Silberberg’s proposal to fund more rent relief and Pepper’s proposed increase to ALIVE! funding could have been financed by taking money from the project to update the intersection at King Street, Braddock Road and Quaker Lane. City Councilor Paul Smedberg was particularly vocal in his opposition to taking money from the capital budget and moving it to the operating budget for the proposals.
“I do not think that is a good practice for us to be in, and I would be really concerned about it,” he said. “[The King Street, Braddock Road and Quaker Lane] project is not a piggy-bank. It has been on the books for a number of years now, it’s already been re-engineered and re-evaluated I don’t know how many times.
“I know we can’t do the full project right now, but that doesn’t mean it becomes the piggy-bank. If anything, that money should go into capital-related projects. This process we put in place is not that difficult, it’s not that onerous, and it’s to prevent these last-minute additions so things could be talked about in their entire context of the budget.”
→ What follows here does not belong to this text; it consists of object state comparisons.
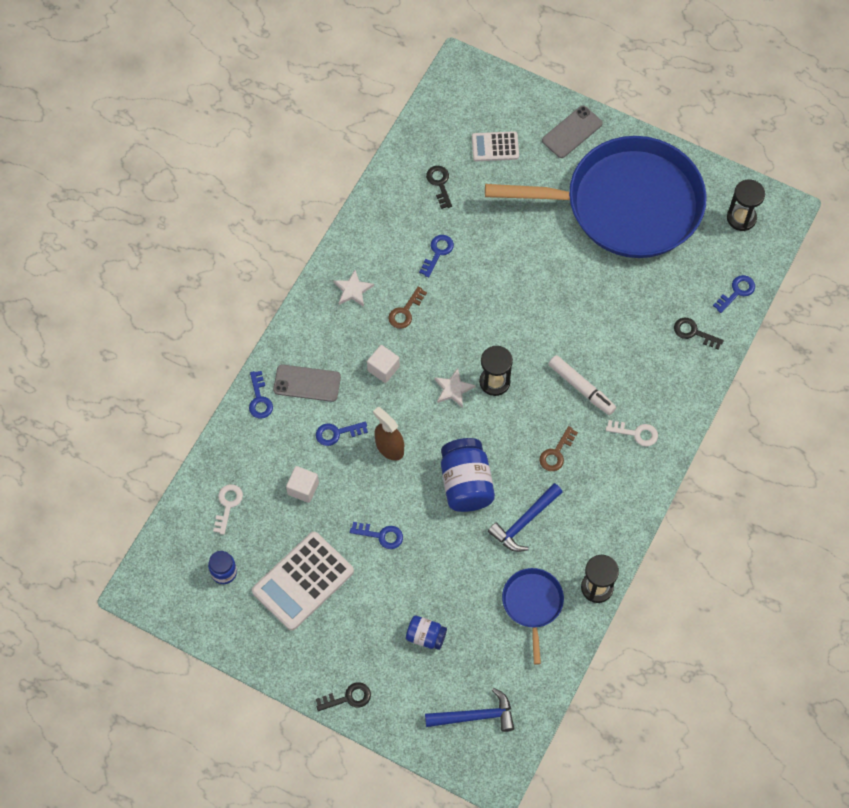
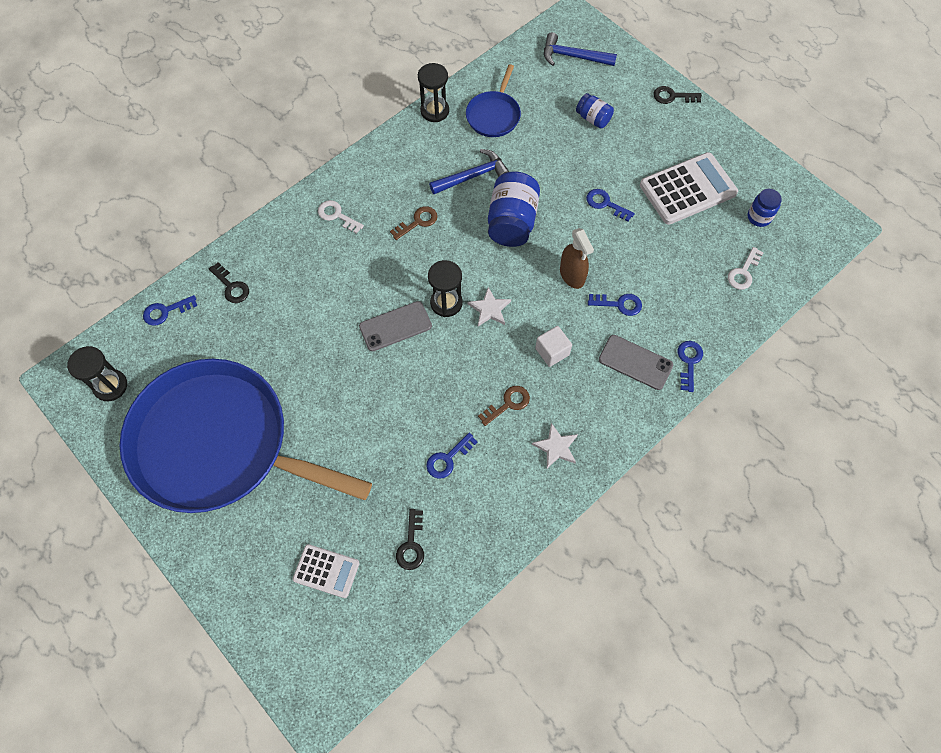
camera: 160 degrees left, 0 degrees up
(303, 488) = (667, 265): white cube -> none
(572, 132) = (228, 558): grey phone -> grey phone (395, 326)
(581, 387) = (366, 271): white marker -> none

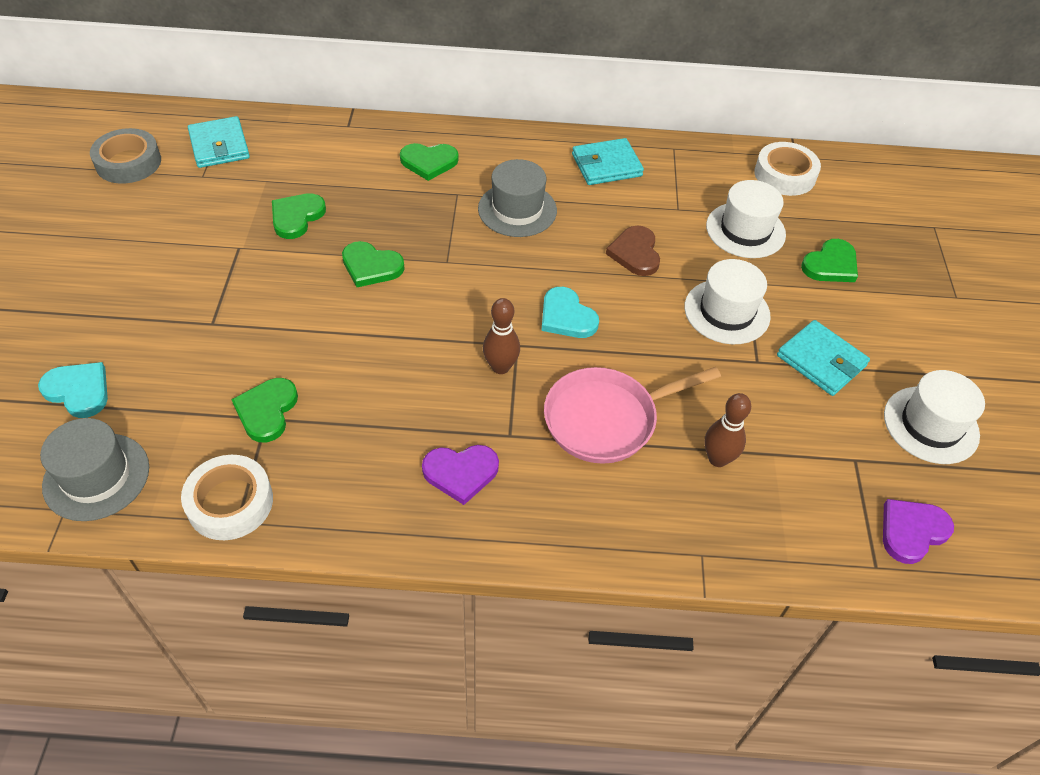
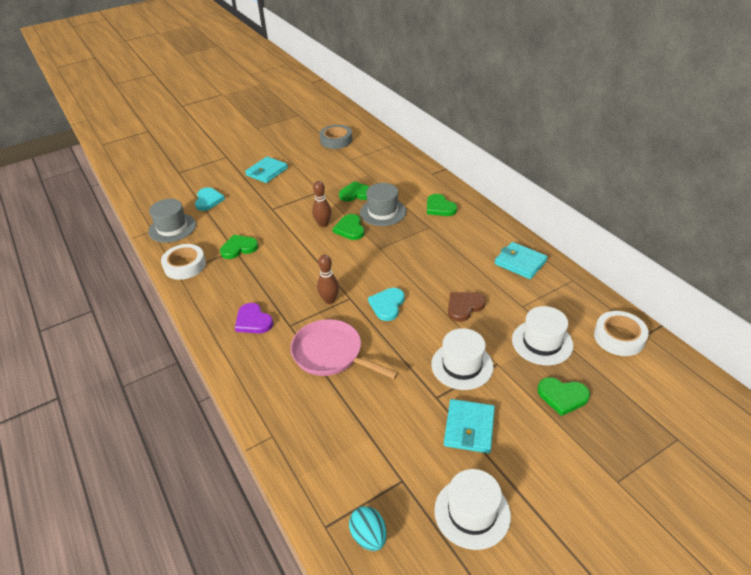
camera: 60 degrees right, 10 degrees down
(219, 146) = (373, 152): turquoise wallet -> turquoise wallet (267, 172)
(517, 210) = (443, 250): grey hat -> grey hat (383, 212)
(717, 459) = (344, 412): brown bowling pin -> brown bowling pin (323, 224)
(912, 531) = (369, 536): purple heart -> turquoise egg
Wilson agreed with Smedberg’s sentiment, while Chapman argued that a lack of communication between council and the community about the revised process had also played a role. Later in the discussion, Smedberg continued his criticism.
“There are numerous discussions that happen on all kinds of worthy causes in this city all year long,” he said. “I’m not disputing any of the facts. The process, in effect, has not changed all that much. The only thing that has changed is the form, getting a threshold [of co-sponsors] so we’re preventing this kind of thing from happening. That’s the only point I’m trying to make.
“If you have an issue, if you’re concerned about hunger and you knew about this, you should have brought this forward in a [previous budget] work session. It’s that simple; this is not that hard a process. I’m sorry, it just isn’t.”
With the work sessions now over for this budget session, the fiscal 2016 budget will be formally voted on for approval at 6:30 p.m. tonight at City Hall.